What are the most important letters key to Identifying a Typeface?

gregruffa's picture

I find certain letters help me identify a type face,
I generally look to the lowercase g, k, w those are my quick guide.
Is there a better key to identification? Got any thoughts?

Mark Simonson's picture

It's definitely possible to look to key letters or specific earmarks to help identify typefaces. This method is probably the most common. It's the basis for Rookledge's International Typefinder (1983). For me it's almost always an overall impression or "gestalt" that I look for. It's like recognizing a face of or a voice, the way you can recognize someone you know even if they are in disguise. The drawback of my method is I can't identify any typefaces I don't know. One thing I can say is "I" and "O" are almost no help at all. :-)

thranduil's picture

I agree with Mark. When you attain that kind of perception, sometimes you can identify a face just by its color. Like knowing exactly if Times New Roman is on the page. I don't know if anyone could identify a typeface mainly due to its proportion – that'd be amazing.

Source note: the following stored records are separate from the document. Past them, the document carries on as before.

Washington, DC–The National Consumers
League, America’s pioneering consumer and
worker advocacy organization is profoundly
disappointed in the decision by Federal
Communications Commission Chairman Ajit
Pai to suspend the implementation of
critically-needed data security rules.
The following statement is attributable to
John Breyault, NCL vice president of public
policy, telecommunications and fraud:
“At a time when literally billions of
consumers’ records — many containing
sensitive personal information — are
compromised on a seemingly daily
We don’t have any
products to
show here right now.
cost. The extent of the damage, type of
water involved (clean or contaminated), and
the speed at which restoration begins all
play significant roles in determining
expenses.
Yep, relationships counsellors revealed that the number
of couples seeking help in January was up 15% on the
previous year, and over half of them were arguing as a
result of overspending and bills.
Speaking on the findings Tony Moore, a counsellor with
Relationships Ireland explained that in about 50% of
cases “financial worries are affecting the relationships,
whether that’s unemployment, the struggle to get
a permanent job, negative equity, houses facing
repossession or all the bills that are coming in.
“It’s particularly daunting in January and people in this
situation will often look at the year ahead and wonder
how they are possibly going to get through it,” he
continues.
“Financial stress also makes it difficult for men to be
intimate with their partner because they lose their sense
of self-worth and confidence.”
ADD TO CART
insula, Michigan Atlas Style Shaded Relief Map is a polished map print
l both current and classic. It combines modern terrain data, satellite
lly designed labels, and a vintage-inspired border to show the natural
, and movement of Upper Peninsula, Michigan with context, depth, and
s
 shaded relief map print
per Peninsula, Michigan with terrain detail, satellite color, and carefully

You can go with a, c, n, o, g, r, k, f. But mostly it's the italic that gives away the answer.

Stephen Coles's picture

a, g, e

Quincunx's picture

I think it differs per typeface. It depends on what letters characterise that specific typeface. But generally these will be letters like a, g, e, k, f, R, G, etc.

cuttlefish's picture

The lowercase g is certainly the most variable form from one typeface to another and probably gives the most clue to identification, but apart from stroke weight it can have very little relation to the rest of a typeface.

One lowercase h can look much like any other, but it has the detailed features of serifs and straight and arcing strokes that are replicated throughout much of the rest of the alphabet, and thus one can make a well reasoned guess at what the rest of a typeface might look like based on the h much more than you could with a g.

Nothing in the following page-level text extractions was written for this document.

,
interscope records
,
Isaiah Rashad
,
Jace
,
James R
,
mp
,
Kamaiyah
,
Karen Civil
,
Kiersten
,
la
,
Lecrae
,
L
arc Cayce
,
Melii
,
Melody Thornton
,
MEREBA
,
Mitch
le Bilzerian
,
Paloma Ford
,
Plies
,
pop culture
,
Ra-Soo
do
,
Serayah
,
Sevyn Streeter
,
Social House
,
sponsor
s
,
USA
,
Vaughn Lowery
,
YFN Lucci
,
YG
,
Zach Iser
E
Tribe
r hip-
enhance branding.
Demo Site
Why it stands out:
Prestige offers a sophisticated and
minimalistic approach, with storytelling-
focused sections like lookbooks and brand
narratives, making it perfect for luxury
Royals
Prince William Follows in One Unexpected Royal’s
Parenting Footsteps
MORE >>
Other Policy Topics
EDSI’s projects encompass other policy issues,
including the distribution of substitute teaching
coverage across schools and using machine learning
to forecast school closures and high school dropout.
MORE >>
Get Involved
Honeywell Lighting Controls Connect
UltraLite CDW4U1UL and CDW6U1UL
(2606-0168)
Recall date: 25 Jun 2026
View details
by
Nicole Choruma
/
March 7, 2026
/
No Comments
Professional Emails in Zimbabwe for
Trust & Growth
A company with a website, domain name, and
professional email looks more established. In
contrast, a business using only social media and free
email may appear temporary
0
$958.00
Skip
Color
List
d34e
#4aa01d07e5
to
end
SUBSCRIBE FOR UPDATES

So, if one were to compare this to evidence gathering on a person, a g would be equivalent to a typeface's fingerprint, while the h would be like finding its skull.

eliason's picture

One lowercase h can look much like any other, but it has the detailed features of serifs and straight and arcing strokes that are replicated throughout much of the rest of the alphabet, and thus one can make a well reasoned guess at what the rest of a typeface might look like based on the h much more than you could with a g.

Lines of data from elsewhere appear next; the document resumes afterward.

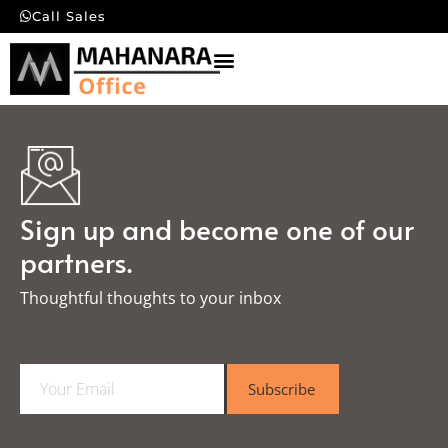
Call Sales
Sign up and become one of our
partners.
Thoughtful thoughts to your inbox​
E
Subscribe
m
a
i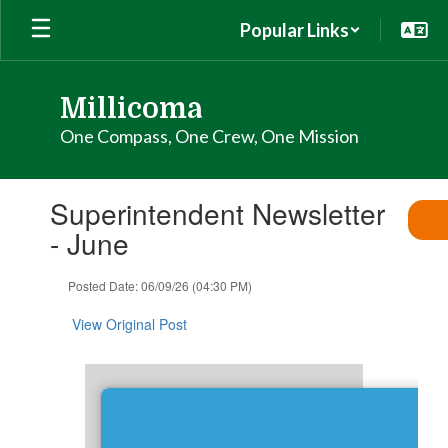
Skip
Popular Links
to
main
content
Millicoma
One Compass, One Crew, One Mission
Contains
Superintendent Newsletter
1
slides.
- June
Use
the
Posted Date: 06/09/26 (04:30 PM)
next
and
View Original Post
previous
buttons
to
navigate.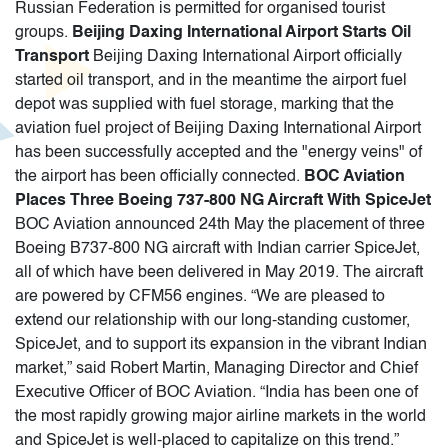
Russian Federation is permitted for organised tourist
groups.
Beijing Daxing International Airport Starts Oil
Transport
Beijing Daxing International Airport officially
started oil transport, and in the meantime the airport fuel
depot was supplied with fuel storage, marking that the
aviation fuel project of Beijing Daxing International Airport
has been successfully accepted and the "energy veins" of
the airport has been officially connected.
BOC Aviation
Places Three Boeing 737-800 NG Aircraft With SpiceJet
BOC Aviation announced 24th May the placement of three
Boeing B737-800 NG aircraft with Indian carrier SpiceJet,
all of which have been delivered in May 2019. The aircraft
are powered by CFM56 engines. “We are pleased to
extend our relationship with our long-standing customer,
SpiceJet, and to support its expansion in the vibrant Indian
market,” said Robert Martin, Managing Director and Chief
Executive Officer of BOC Aviation. “India has been one of
the most rapidly growing major airline markets in the world
and SpiceJet is well-placed to capitalize on this trend.”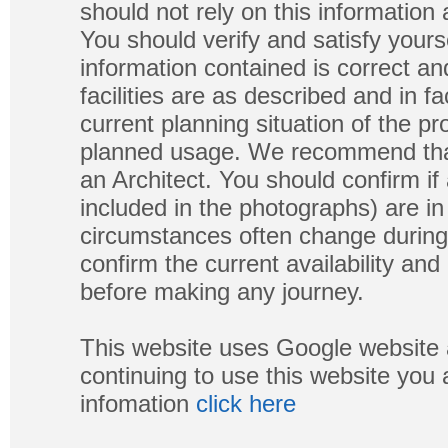
should not rely on this information
You should verify and satisfy yours
information contained is correct a
facilities are as described and in fa
current planning situation of the pr
planned usage. We recommend that
an Architect. You should confirm if
included in the photographs) are in 
circumstances often change during
confirm the current availability a
before making any journey.
This website uses Google website 
continuing to use this website you
infomation
click here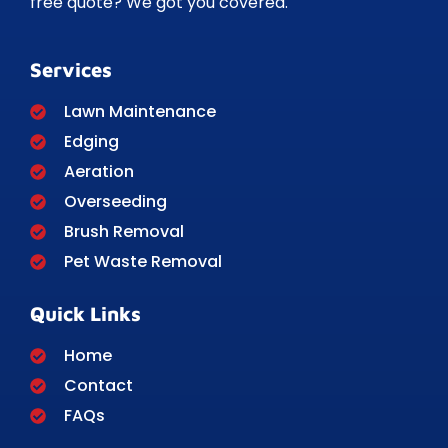
free quote? We got you covered.
Services
Lawn Maintenance
Edging
Aeration
Overseeding
Brush Removal
Pet Waste Removal
Quick Links
Home
Contact
FAQs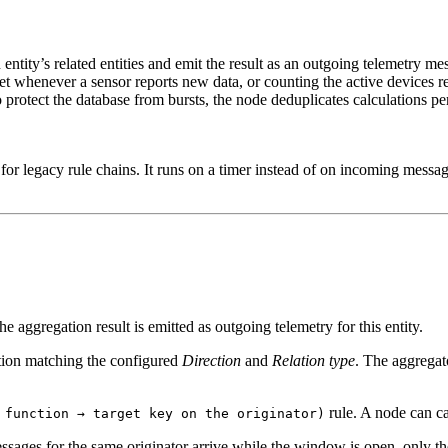
an entity’s related entities and emit the result as an outgoing telemetry
sset whenever a sensor reports new data, or counting the active devices re
o protect the database from bursts, the node deduplicates calculations p
le for legacy rule chains. It runs on a timer instead of on incoming mess
 aggregation result is emitted as outgoing telemetry for this entity.
ation matching the configured
Direction
and
Relation type
. The aggregator
rule. A node can c
 function → target key on the originator)
ges for the same originator arrive while the window is open, only the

I've heard the same case made for 'R'. (stem, bowl, and diagonal)

Edward Long's picture

I find lowercase y is the first letter I look at. Very distinctive in Minion, Centaur, Bembo Italic, Bliss and Perpetua. After that I probably go to lowercase t, which is distinctive in Arial, Gill Sans, Helvetica, Palatino, Scala, Georgia and, again, Minion. Lowercase g gives away Goudy Old Style, Meta, Baskerville and Perpetua Italic. Capital R is quite good for distinguishing sans and also sticks out a long way in Bembo and Trajan.

While Times New Roman is "obvious", I struggle to find letters which give it away. Maybe the weird stress on the lowercase e or the not-very-italic-ness of the italic z.

sim's picture

If I had to choose only one letter, I'd say the a.

quadibloc's picture

@Edward Long:
While Times New Roman is "obvious", I struggle to find letters which give it away. Maybe the weird stress on the lowercase e or the not-very-italic-ness of the italic z.

The italic z is what's needed to distinguish the Monotype and Linotype versions of the typeface. I find that the uppercase L differentiates Times from many serif typefaces. Given what makes it "obvious", lowercase letters like b, that give away its x-height and its oblique stress, are perhaps the best bet; except for the capital Q, which it shares with some sizes of Caslon and several other typefaces, it indeed has no eccentric letter forms.

Stephen Coles's picture

I guess you two are only talking about serif typefaces?